U.S. Rep. Joaquin Castro, D-San Antonio, said Saturday that he will decide in eight weeks whether to run in 2018 for the U.S. Senate seat now held by Sen. Ted Cruz.
Castro set the date for a decision in a Q&A session with reporters before speaking to crowd of about 300 supporters on a warm night in the courtyard at the Historic Scoot Inn in East Austin, which exploded in cheers and chants when, in answer to a direct question on the subject, he declared, “I am looking at the Senate race against Ted Cruz.”
“Ted Cruz has not spent a single day working for the people of Texas,” said Castro, who will also travel to Houston and Dallas as he makes up his mind about a race. “Ted Cruz tunes out most of Texas.”
Castro said that his twin brother, Julián, the former mayor of San Antonio who just finished a stint as secretary of Housing and Urban Development in the Obama administration, wouldn’t challenge Gov.
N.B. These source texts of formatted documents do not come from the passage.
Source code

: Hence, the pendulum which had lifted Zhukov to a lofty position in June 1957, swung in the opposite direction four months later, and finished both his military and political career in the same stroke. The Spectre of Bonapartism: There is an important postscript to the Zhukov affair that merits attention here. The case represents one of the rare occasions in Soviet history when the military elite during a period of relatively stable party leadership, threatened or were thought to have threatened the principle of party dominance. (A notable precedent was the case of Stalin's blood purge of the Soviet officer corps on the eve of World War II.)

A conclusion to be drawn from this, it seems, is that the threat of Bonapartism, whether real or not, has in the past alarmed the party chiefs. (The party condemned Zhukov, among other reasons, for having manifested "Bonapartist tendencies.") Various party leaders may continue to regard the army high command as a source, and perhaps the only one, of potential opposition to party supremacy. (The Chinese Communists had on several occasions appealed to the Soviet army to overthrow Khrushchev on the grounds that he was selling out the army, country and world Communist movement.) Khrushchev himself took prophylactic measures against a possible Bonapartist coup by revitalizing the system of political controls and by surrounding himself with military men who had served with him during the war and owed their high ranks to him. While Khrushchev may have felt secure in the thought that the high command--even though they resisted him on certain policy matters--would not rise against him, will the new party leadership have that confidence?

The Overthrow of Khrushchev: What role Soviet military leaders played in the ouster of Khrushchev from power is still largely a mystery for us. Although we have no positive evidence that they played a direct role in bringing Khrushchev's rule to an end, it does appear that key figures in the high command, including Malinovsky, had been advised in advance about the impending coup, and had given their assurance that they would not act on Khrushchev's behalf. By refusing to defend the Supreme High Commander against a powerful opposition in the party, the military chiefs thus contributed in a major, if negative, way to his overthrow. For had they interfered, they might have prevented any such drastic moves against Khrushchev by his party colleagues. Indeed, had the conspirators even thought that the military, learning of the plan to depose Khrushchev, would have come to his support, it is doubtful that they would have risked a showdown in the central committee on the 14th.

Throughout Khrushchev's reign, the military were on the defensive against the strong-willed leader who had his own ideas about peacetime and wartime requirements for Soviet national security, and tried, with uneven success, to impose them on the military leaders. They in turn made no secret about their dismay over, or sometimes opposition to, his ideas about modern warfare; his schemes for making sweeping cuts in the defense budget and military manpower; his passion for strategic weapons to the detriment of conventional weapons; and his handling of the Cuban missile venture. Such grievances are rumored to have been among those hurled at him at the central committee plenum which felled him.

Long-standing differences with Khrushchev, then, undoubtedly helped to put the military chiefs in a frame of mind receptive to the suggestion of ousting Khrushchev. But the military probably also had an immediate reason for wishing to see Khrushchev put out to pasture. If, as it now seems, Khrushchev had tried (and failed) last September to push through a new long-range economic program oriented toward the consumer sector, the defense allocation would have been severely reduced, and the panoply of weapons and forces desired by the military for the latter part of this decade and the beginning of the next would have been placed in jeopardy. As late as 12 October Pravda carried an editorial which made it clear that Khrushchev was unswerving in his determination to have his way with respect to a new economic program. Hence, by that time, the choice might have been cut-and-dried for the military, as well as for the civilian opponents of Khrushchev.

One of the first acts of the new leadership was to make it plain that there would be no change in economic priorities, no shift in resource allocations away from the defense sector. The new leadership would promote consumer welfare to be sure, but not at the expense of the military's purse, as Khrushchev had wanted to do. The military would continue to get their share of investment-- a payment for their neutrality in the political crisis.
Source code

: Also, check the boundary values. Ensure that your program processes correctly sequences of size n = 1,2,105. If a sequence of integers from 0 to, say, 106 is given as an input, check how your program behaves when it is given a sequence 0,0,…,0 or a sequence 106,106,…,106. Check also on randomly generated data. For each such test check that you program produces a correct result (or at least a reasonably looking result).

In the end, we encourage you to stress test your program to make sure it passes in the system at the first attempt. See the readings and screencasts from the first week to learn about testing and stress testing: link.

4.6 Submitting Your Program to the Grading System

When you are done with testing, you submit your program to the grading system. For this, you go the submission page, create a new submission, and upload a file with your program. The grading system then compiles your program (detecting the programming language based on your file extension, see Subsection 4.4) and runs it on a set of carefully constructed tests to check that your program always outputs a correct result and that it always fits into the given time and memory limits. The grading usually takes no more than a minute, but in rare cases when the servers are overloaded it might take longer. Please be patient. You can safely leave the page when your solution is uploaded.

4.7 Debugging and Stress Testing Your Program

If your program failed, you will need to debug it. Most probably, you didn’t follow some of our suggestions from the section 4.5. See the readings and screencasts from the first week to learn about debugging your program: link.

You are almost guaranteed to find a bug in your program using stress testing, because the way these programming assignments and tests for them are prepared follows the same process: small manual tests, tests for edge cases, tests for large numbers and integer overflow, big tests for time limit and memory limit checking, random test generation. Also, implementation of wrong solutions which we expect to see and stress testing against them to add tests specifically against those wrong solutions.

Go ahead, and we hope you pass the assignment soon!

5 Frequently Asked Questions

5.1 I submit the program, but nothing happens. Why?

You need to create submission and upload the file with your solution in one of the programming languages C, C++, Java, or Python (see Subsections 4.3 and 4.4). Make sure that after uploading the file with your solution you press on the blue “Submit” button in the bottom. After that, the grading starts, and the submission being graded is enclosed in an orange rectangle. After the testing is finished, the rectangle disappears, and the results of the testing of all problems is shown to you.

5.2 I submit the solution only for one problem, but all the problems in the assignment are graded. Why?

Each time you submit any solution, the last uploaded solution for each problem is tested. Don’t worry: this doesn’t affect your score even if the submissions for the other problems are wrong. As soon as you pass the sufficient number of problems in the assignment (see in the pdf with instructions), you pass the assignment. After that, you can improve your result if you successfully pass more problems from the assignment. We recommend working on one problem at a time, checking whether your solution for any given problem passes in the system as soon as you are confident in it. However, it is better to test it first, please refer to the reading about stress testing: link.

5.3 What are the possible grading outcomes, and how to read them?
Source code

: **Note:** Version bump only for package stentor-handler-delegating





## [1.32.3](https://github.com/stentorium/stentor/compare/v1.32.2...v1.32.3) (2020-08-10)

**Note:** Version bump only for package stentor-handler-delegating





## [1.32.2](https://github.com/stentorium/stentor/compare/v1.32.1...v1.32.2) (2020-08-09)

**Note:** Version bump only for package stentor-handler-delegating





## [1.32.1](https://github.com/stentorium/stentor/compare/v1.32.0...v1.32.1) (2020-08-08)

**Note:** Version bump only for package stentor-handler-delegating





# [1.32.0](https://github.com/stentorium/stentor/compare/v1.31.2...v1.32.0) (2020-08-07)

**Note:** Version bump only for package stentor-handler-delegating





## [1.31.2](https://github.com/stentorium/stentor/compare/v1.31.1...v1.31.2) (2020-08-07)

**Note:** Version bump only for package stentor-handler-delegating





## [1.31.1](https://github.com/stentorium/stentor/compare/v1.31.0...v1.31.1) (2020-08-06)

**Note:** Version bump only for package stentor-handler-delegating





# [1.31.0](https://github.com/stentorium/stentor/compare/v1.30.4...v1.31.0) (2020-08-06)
Greg Abbott in 2018, foreclosing the possibility of the two twins leading the state Democratic ticket.
He said Julián will spend the next six to nine months writing a book.
“My brother is not going to run for governor in 2018, but we need to find a strong candidate for governor,” said Castro, who earlier said, “I’ll tell you, I don’t trust Greg Abbott.”
Every Republican governor of Texas “thinks he can be president,” he warned.
Last week, U.S. Rep. Beto O’Rourke told students at the University of Texas that he was likely to run for Cruz’s seat because, “if no one else is going to do it, I sure as hell am going to do it because, 2018, two years of Trump, six years of Cruz … if we don’t do this now, when the hell are we going to do it?”
Castro said of O’Rourke: “Beto and I are good friends in the Congress, and he’s a sharp, very passionate congressman, who does a great job for the people he represents.”
Castro also said he had no new information Saturday about immigration sweeps in South and Central Austin.
On Friday, Castro had confirmed that targeted operations were taking place in the area as part of a program that U.S. Immigration and Customs Enforcement is calling Operation Cross Check.
He said he was told by federal officials that the roundup would last five to eight days and he would receive more information when it was complete. Castro said he didn’t know whether the operation had been set in motion by the Obama administration, or if any nonviolent persons were being deported, though he said there were anecdotal reports on social media that that was the case.
Earlier Saturday, about a dozen people protested for a second day in North Austin against the recent crackdown on unauthorized immigration, a continuation of the previous night’s demonstration in the same place that drew more than 100 people.
The group gathered Saturday at about 12:30 p.m. at the corner of an H-E-B store on Rundberg Lane and North Lamar Boulevard. Protesters say a man was detained by ICE officials near the area Friday morning.
A video widely shared on social media Friday shows a handcuffed man sitting against a vehicle in front of a nearby Whataburger while officers who appear to be ICE agents walk around.